Espagne : Le mouvement des jeunes s’étend

“Je ne veux pas être esclave de ce système’’

Durant la soirée du mardi 17 mai, le mouvement d’opposition des jeunes qui s’est développé en Espagne a conduit 150.000 personnes à occuper les places de pas moins de 57 villes et villages.

Le mouvement – ‘Une vraie démocratie maintenant’ – se poursuit et s’étend. Malgré les tentatives du gouvernement du PSOE de briser les protestations, le week-end à venir devrait connaître une nouvelle croissance de la rébellion des jeunes. Ce mouvement est maintenant le thème dominant dans les discussions à travers le pays.

Les élections locales se tiennent dimanche prochain en Espagne et l’un des principaux appels lance par les jeunes est ‘‘ne votez pas pour eux’’. ‘Eux’, c’est le parti soi-disant ‘socialiste’ PSOE et l’opposition de droite du PP.

Le sentiment parmi les manifestants est très profondément anti-banquiers et anti-riches; contre le système et le Loi du marché. Les banderoles lors des protestations clament “Nous ne sommes pas des marchandises destinées à être achetées et vendues” ou encore “je ne veux pas être esclave de ce système”.

“Révolution”

Tous les jeunes impliqués s’identifient à l’idée générale de “révolution”, sans toutefois en avoir une idée claire. Certains appellent au “changement” du “système” tandis que d’autres ont très clairement l’idée de s’opposer au capitalisme. Par contre, il n’y a aucune clarté concernant ce par quoi le capitalisme peut être remplacé.

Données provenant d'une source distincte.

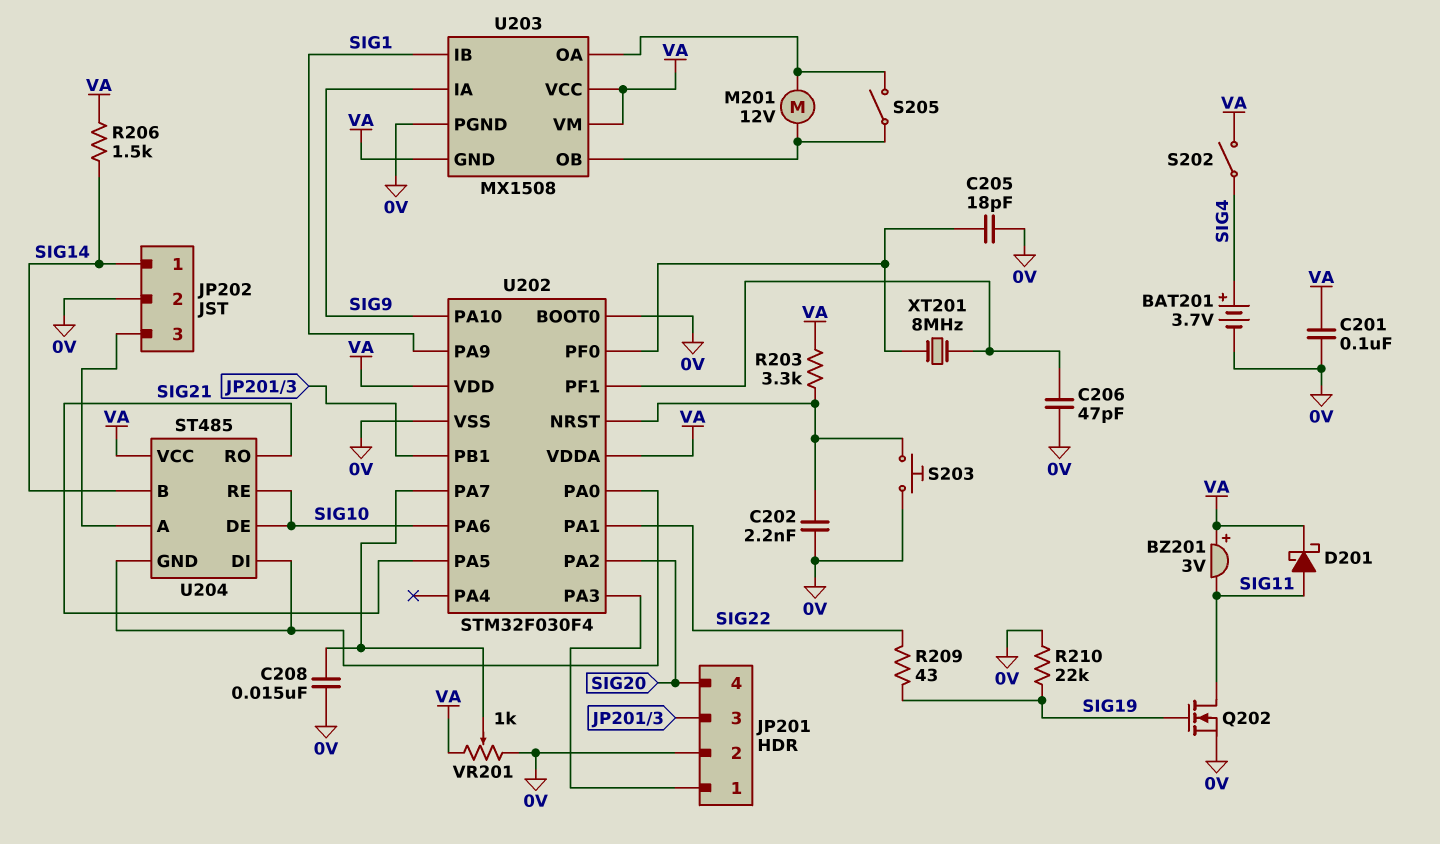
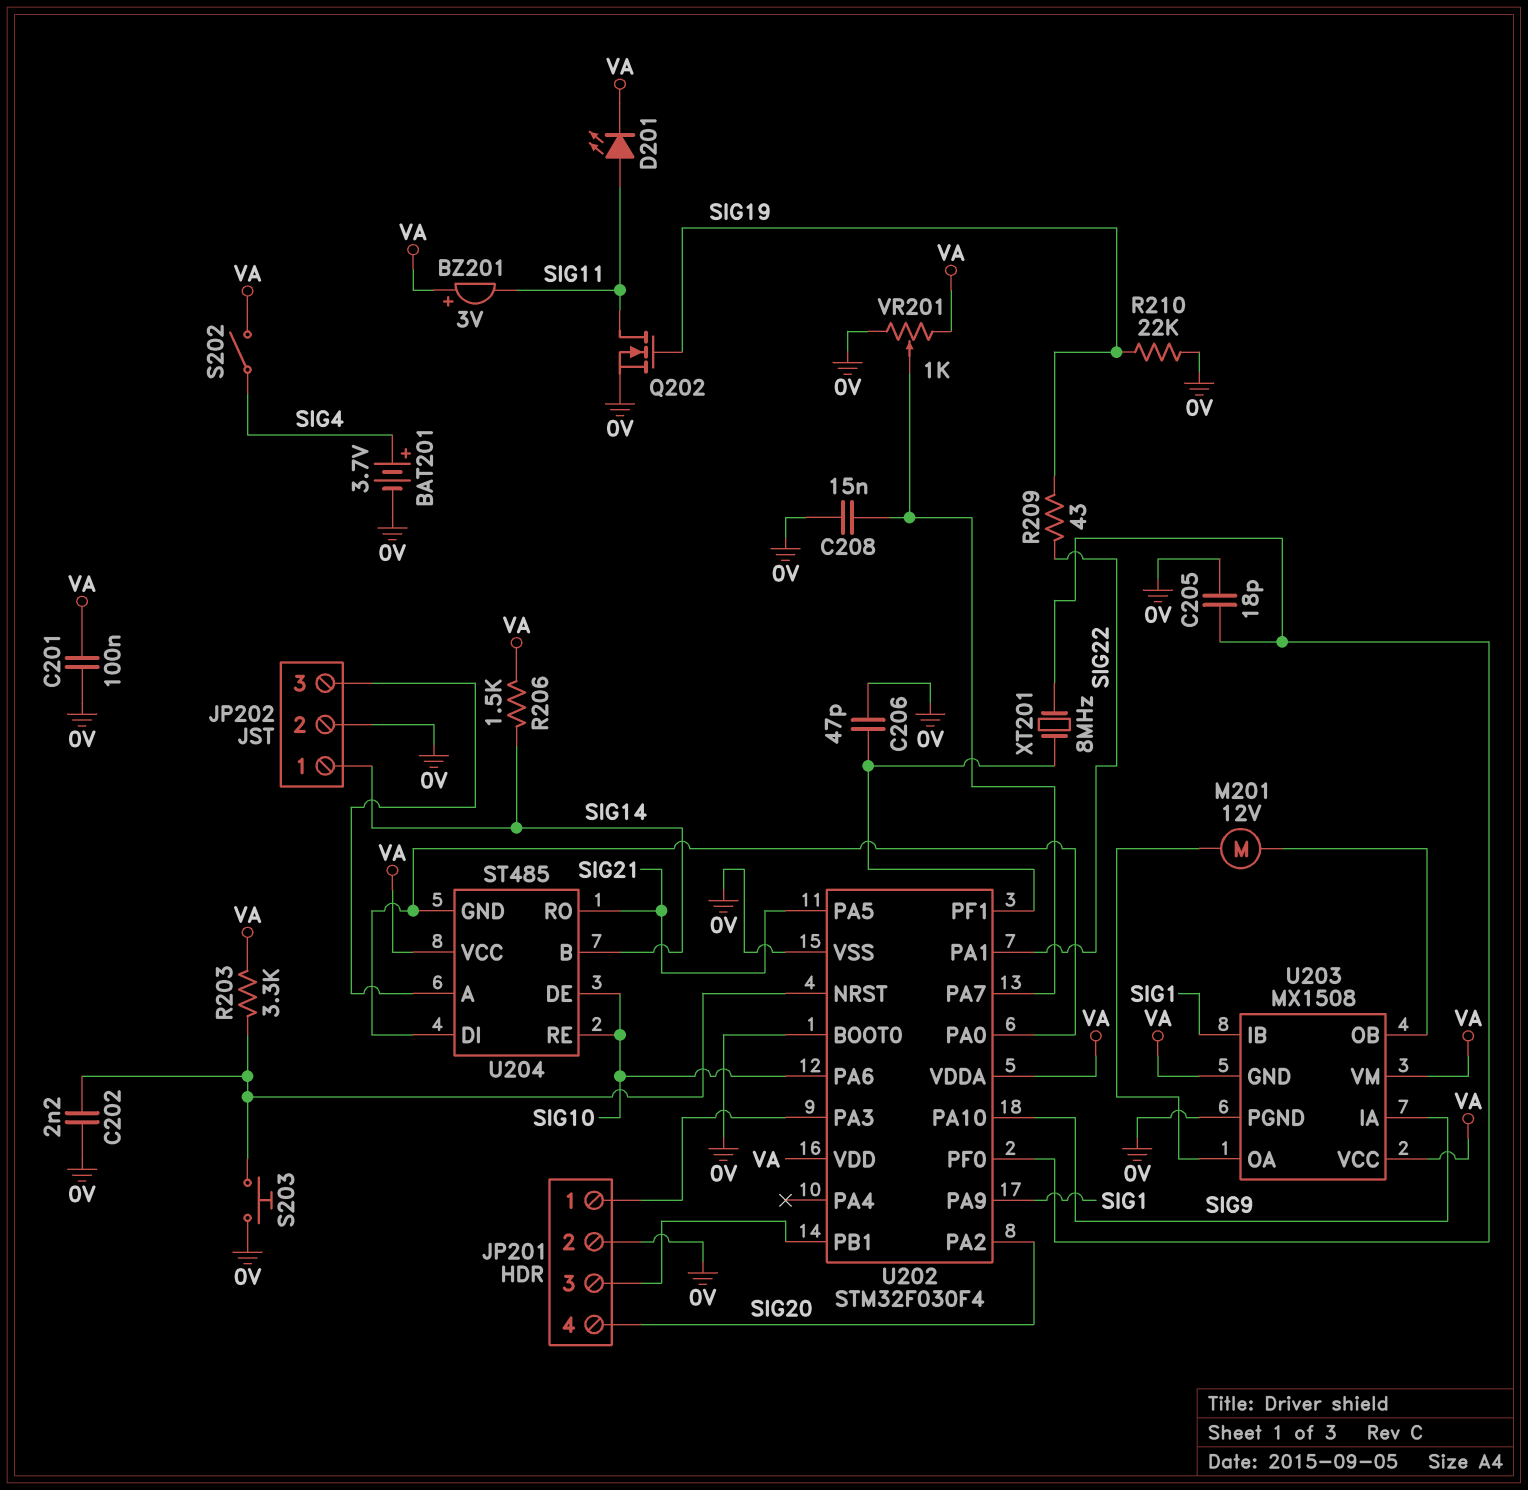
D201: schottky (A SIG11, K VA) -> LED (A SIG11, K VA)
S205: switch (U203/OA, U203/OB) -> none

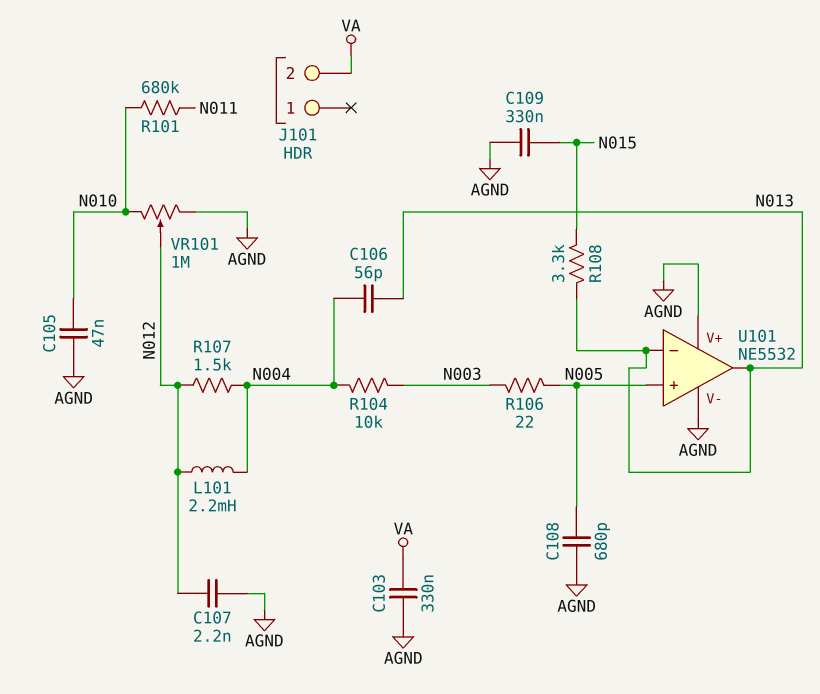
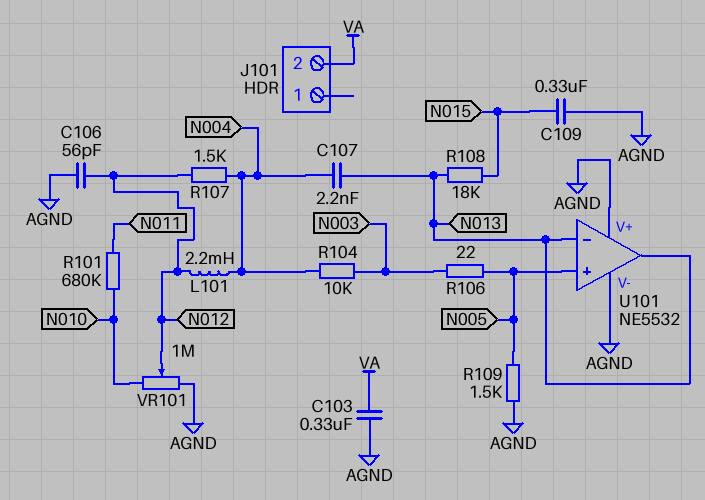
C105: 47nF (AGND, N010) -> none
C106: 56pF (N004, N013) -> 56pF (AGND, N012)
C107: 2.2nF (AGND, N012) -> 2.2nF (N004, N013)
C108: 680pF (AGND, N005) -> none
R108: 3.3k (N013, N015) -> 18k (N013, N015)
R109: none -> 1.5k (AGND, N005)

A Madrid, le PSOE avait prévu de tenir son dernier meeting de campagne Puerta del Sol, mais les jeunes occupant la place et les dirigeants du PSOE doivent tenir leur meeting ailleurs dans le centre ville. Le gouvernement du PSOE a encore une fois condamné la jeunesse pour ses protestations et a appelé à vidé la place.

Même s’il s’agit d’un mouvement de la jeunesse, de nombreux travailleurs plus âgés regardent ces protestations avec solidarité. A Madrid, des rapports font état de centaines de travailleurs venus soutenir les jeunes la nuit dernière, eux-mêmes amicaux face à ce renfort. Mais les jeunes sont fermement aliénés et même hostiles face aux syndicats, à la suite du rôle qu’a joué la plupart des dirigeants syndicaux dans le passé. De nombreux travailleurs partagent ces critiques.

Le CIO en Espagne appelle à l’unité maximale entre travailleurs et jeunes, pour une grève générale et la formation de comités de lutte impliquant les travailleurs et les jeunes. Nous exigeons de ne pas payer la dette nationale, de nationaliser les banques et les secteurs clés de l’économie sous le contrôle et la gestion des travailleurs, et défendons un programme socialiste de transformation de la société.